▸ Exercise:
Retyping the entire listing exactly is the task.

Segment Open

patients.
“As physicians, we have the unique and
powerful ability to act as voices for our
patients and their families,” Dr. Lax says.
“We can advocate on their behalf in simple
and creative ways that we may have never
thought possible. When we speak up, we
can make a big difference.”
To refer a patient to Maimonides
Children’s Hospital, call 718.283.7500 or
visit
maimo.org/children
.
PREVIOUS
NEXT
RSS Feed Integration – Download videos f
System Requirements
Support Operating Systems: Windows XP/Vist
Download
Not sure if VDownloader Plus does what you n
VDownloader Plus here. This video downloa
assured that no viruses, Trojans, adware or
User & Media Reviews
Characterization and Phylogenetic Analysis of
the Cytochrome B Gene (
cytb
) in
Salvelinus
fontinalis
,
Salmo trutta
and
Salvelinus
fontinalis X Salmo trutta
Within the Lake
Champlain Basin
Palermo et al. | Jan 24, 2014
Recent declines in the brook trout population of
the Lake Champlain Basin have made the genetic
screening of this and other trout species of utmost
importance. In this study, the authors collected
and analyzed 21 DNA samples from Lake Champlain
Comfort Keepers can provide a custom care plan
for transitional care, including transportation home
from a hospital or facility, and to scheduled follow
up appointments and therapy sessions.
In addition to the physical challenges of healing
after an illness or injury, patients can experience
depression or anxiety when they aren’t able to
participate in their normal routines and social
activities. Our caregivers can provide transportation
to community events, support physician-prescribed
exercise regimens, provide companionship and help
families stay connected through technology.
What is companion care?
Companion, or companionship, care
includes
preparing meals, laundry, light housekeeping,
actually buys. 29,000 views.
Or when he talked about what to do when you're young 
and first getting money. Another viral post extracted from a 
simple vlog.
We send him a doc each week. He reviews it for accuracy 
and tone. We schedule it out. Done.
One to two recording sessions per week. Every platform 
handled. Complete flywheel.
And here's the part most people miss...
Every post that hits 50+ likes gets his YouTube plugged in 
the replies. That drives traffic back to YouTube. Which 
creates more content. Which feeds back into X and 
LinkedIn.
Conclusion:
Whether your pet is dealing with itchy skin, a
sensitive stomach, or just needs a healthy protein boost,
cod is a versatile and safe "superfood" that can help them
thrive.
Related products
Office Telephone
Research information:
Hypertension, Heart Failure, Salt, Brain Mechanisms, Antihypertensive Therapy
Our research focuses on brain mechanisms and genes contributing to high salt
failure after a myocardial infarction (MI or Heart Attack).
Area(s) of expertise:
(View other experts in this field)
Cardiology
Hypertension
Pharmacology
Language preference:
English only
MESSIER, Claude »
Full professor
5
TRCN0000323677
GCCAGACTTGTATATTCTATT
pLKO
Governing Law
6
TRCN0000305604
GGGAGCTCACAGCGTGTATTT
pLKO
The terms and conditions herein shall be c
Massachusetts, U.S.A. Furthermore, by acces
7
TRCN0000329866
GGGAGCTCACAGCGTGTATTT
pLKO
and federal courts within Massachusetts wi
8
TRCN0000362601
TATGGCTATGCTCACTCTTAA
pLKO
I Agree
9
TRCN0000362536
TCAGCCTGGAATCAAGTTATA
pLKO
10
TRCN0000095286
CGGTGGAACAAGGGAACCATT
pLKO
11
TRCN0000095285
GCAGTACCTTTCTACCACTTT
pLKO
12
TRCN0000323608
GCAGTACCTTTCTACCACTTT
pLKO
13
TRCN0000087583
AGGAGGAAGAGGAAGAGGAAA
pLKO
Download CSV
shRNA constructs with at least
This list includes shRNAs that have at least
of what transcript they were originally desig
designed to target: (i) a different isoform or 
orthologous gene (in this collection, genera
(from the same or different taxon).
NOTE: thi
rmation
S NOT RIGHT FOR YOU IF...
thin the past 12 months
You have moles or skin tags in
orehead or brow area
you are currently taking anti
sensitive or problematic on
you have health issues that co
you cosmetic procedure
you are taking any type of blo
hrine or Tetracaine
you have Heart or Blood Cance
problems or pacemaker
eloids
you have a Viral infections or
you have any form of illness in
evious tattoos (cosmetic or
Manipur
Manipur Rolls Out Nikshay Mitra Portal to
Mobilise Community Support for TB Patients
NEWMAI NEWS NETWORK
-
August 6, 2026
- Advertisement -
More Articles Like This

Segment Closed

▸ Reply:
patients.
“As physicians, we have the unique and
powerful ability to act as voices for our
patients and their families,” Dr. Lax says.
“We can advocate on their behalf in simple
and creative ways that we may have never
thought possible. When we speak up, we
can make a big difference.”
To refer a patient to Maimonides
Children’s Hospital, call 718.283.7500 or
visit
maimo.org/children
.
PREVIOUS
NEXT
RSS Feed Integration – Download videos f
System Requirements
Support Operating Systems: Windows XP/Vist
Download
Not sure if VDownloader Plus does what you n
VDownloader Plus here. This video downloa
assured that no viruses, Trojans, adware or
User & Media Reviews
Characterization and Phylogenetic Analysis of
the Cytochrome B Gene (
cytb
) in
Salvelinus
fontinalis
,
Salmo trutta
and
Salvelinus
fontinalis X Salmo trutta
Within the Lake
Champlain Basin
Palermo et al. | Jan 24, 2014
Recent declines in the brook trout population of
the Lake Champlain Basin have made the genetic
screening of this and other trout species of utmost
importance. In this study, the authors collected
and analyzed 21 DNA samples from Lake Champlain
Comfort Keepers can provide a custom care plan
for transitional care, including transportation home
from a hospital or facility, and to scheduled follow
up appointments and therapy sessions.
In addition to the physical challenges of healing
after an illness or injury, patients can experience
depression or anxiety when they aren’t able to
participate in their normal routines and social
activities. Our caregivers can provide transportation
to community events, support physician-prescribed
exercise regimens, provide companionship and help
families stay connected through technology.
What is companion care?
Companion, or companionship, care
includes
preparing meals, laundry, light housekeeping,
actually buys. 29,000 views.
Or when he talked about what to do when you're young 
and first getting money. Another viral post extracted from a 
simple vlog.
We send him a doc each week. He reviews it for accuracy 
and tone. We schedule it out. Done.
One to two recording sessions per week. Every platform 
handled. Complete flywheel.
And here's the part most people miss...
Every post that hits 50+ likes gets his YouTube plugged in 
the replies. That drives traffic back to YouTube. Which 
creates more content. Which feeds back into X and 
LinkedIn.
Conclusion:
Whether your pet is dealing with itchy skin, a
sensitive stomach, or just needs a healthy protein boost,
cod is a versatile and safe "superfood" that can help them
thrive.
Related products
Office Telephone
Research information:
Hypertension, Heart Failure, Salt, Brain Mechanisms, Antihypertensive Therapy
Our research focuses on brain mechanisms and genes contributing to high salt
failure after a myocardial infarction (MI or Heart Attack).
Area(s) of expertise:
(View other experts in this field)
Cardiology
Hypertension
Pharmacology
Language preference:
English only
MESSIER, Claude »
Full professor
5
TRCN0000323677
GCCAGACTTGTATATTCTATT
pLKO
Governing Law
6
TRCN0000305604
GGGAGCTCACAGCGTGTATTT
pLKO
The terms and conditions herein shall be c
Massachusetts, U.S.A. Furthermore, by acces
7
TRCN0000329866
GGGAGCTCACAGCGTGTATTT
pLKO
and federal courts within Massachusetts wi
8
TRCN0000362601
TATGGCTATGCTCACTCTTAA
pLKO
I Agree
9
TRCN0000362536
TCAGCCTGGAATCAAGTTATA
pLKO
10
TRCN0000095286
CGGTGGAACAAGGGAACCATT
pLKO
11
TRCN0000095285
GCAGTACCTTTCTACCACTTT
pLKO
12
TRCN0000323608
GCAGTACCTTTCTACCACTTT
pLKO
13
TRCN0000087583
AGGAGGAAGAGGAAGAGGAAA
pLKO
Download CSV
shRNA constructs with at least
This list includes shRNAs that have at least
of what transcript they were originally desig
designed to target: (i) a different isoform or 
orthologous gene (in this collection, genera
(from the same or different taxon).
NOTE: thi
rmation
S NOT RIGHT FOR YOU IF...
thin the past 12 months
You have moles or skin tags in
orehead or brow area
you are currently taking anti
sensitive or problematic on
you have health issues that co
you cosmetic procedure
you are taking any type of blo
hrine or Tetracaine
you have Heart or Blood Cance
problems or pacemaker
eloids
you have a Viral infections or
you have any form of illness in
evious tattoos (cosmetic or
Manipur
Manipur Rolls Out Nikshay Mitra Portal to
Mobilise Community Support for TB Patients
NEWMAI NEWS NETWORK
-
August 6, 2026
- Advertisement -
More Articles Like This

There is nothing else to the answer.